* TASK BRIEF
Give back only one number: how many lines in the data below contain the word "hello".

* INPUT MATERIAL
= Beginning of Section =
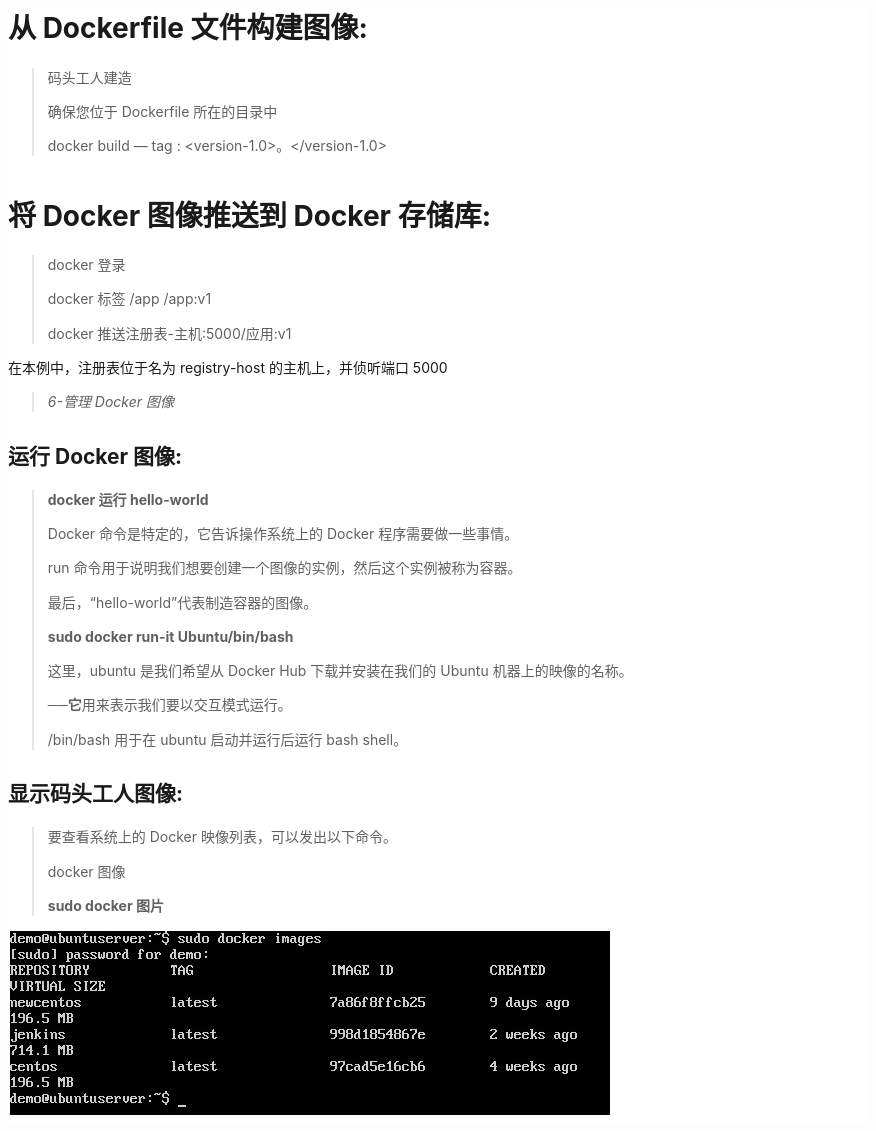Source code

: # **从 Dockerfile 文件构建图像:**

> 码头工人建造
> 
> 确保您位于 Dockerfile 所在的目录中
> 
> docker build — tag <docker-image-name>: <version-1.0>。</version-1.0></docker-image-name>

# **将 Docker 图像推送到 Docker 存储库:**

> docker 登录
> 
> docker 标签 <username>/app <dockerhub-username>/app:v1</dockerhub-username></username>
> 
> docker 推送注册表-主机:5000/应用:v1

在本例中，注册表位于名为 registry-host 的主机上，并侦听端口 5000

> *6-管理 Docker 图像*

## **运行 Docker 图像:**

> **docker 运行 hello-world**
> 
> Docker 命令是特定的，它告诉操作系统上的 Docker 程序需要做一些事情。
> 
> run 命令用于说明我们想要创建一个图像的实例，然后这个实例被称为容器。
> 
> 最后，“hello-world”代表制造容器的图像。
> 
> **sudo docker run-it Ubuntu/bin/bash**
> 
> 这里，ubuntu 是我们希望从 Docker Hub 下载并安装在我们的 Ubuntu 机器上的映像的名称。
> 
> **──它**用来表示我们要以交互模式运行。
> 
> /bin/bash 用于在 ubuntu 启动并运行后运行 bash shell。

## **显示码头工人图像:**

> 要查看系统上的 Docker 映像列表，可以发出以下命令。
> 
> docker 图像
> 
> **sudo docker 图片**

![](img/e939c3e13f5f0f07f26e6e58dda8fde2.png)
= End of Section =
* EXERCISE OUTPUT
2